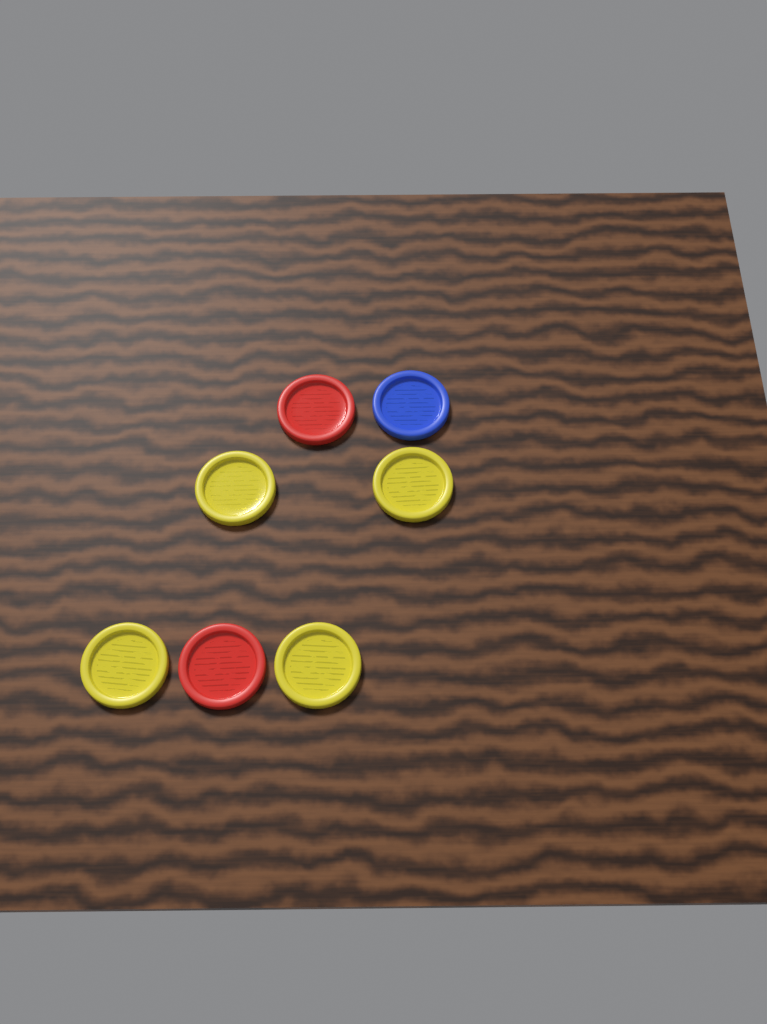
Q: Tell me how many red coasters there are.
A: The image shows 2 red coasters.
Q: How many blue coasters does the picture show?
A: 1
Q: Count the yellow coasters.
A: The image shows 4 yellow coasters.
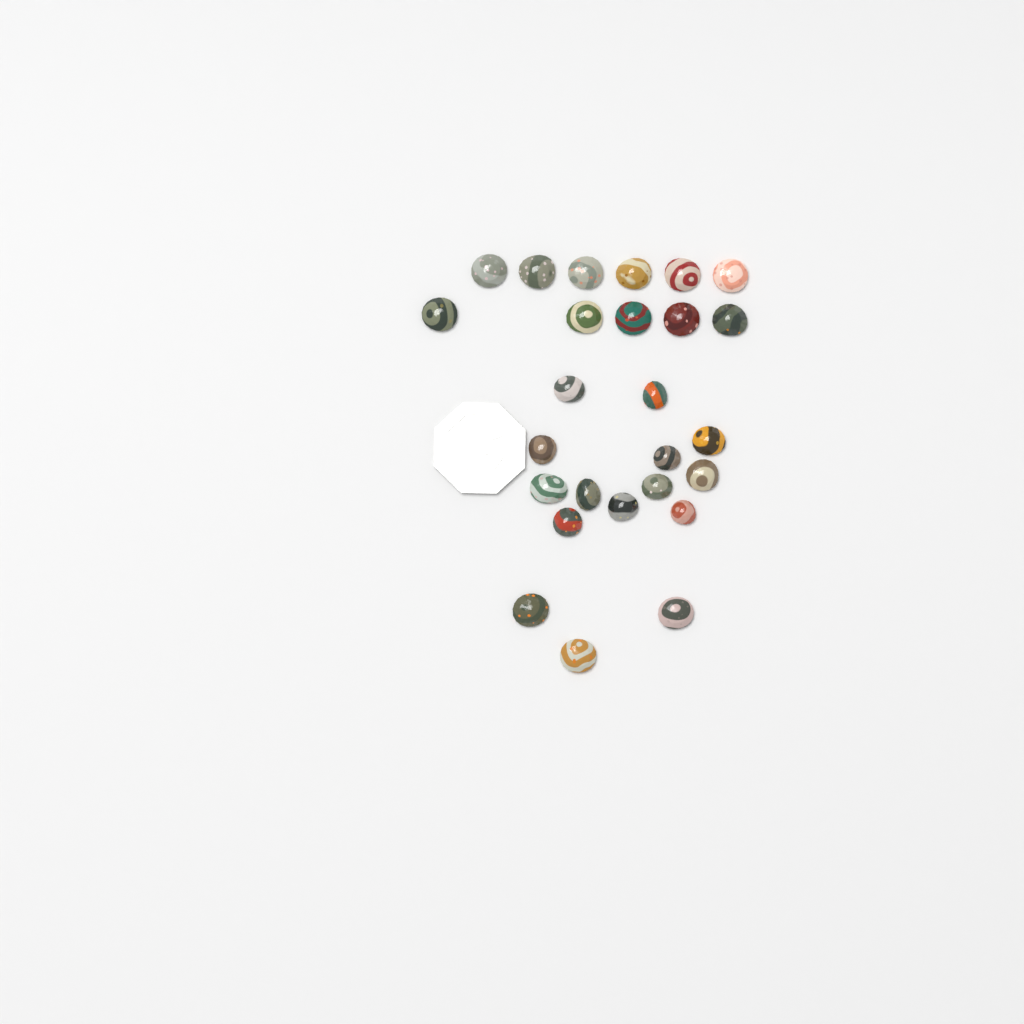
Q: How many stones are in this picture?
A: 26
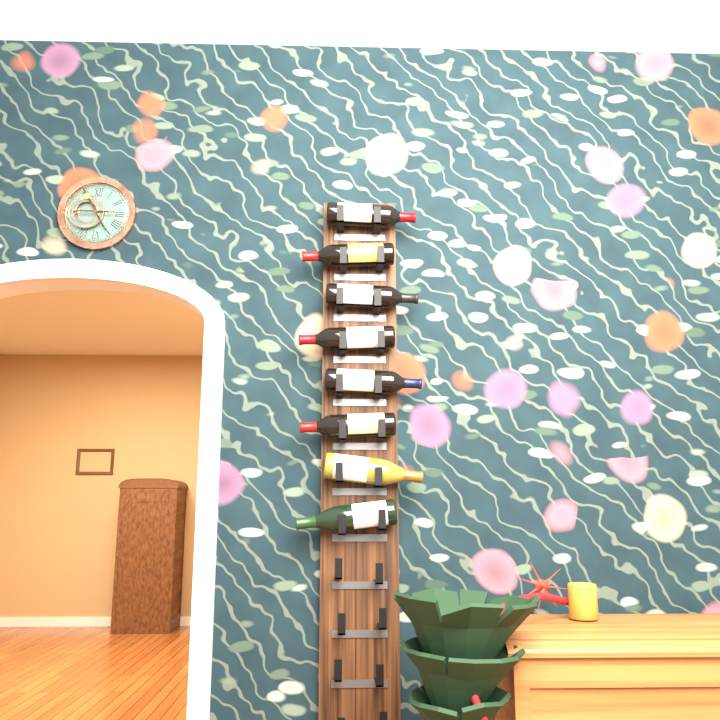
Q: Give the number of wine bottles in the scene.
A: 8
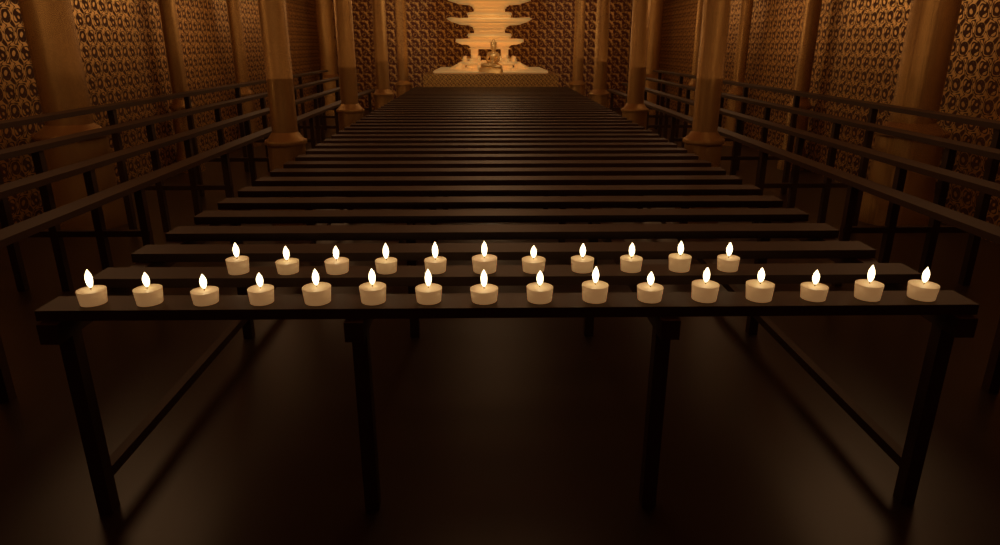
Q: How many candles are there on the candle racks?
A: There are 27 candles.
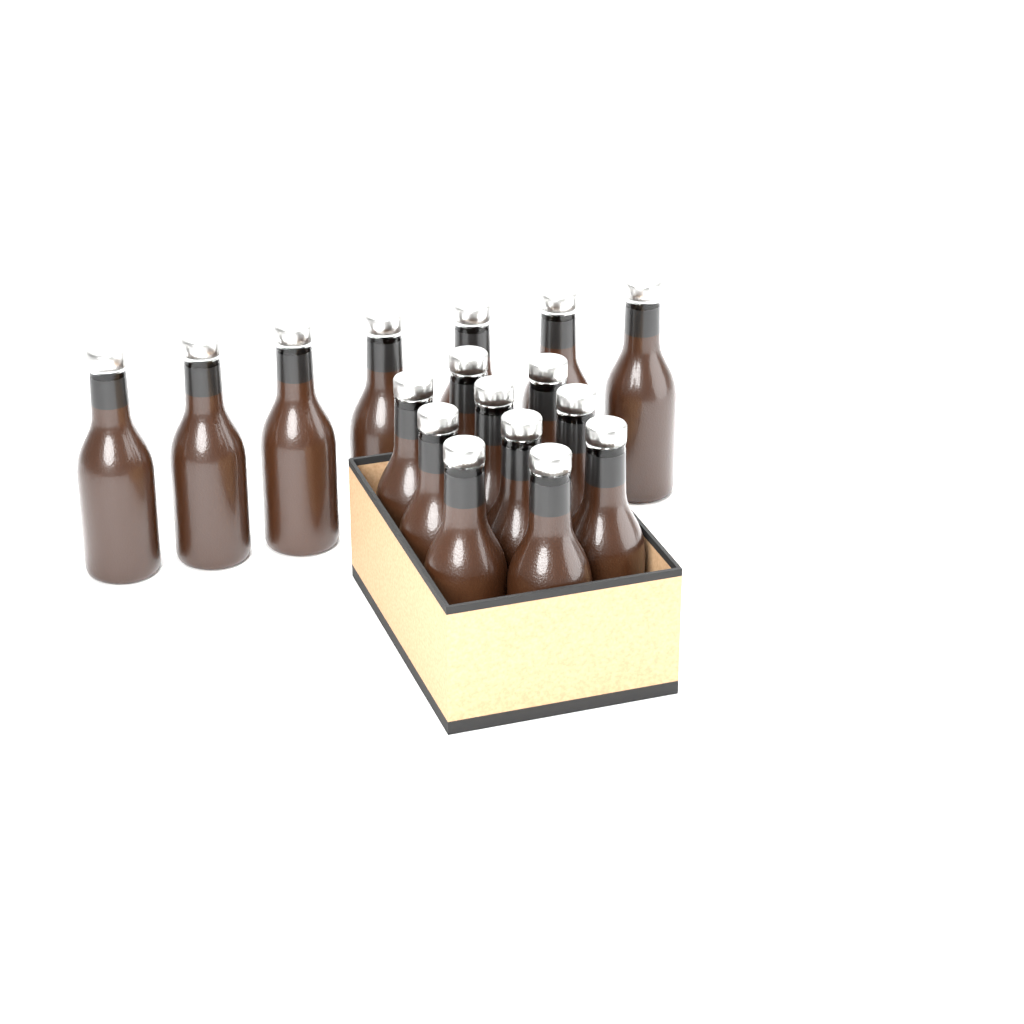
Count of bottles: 17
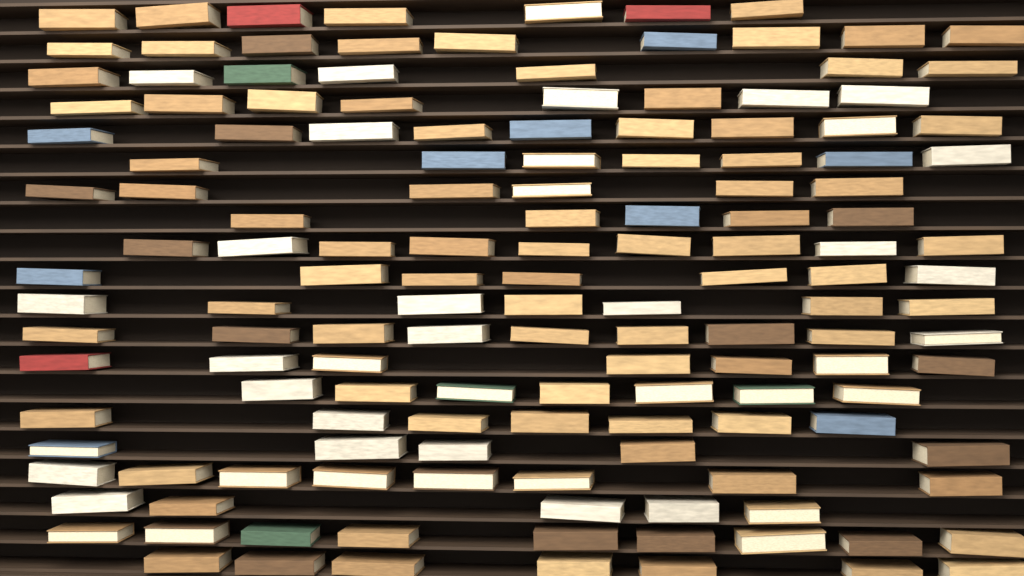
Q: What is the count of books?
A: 145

Your goal: Please return every line of the material above that contains the word "picture". Case counts.

Correct result:
Q: How many blue coasters does the picture show?
Q: How many stones are in this picture?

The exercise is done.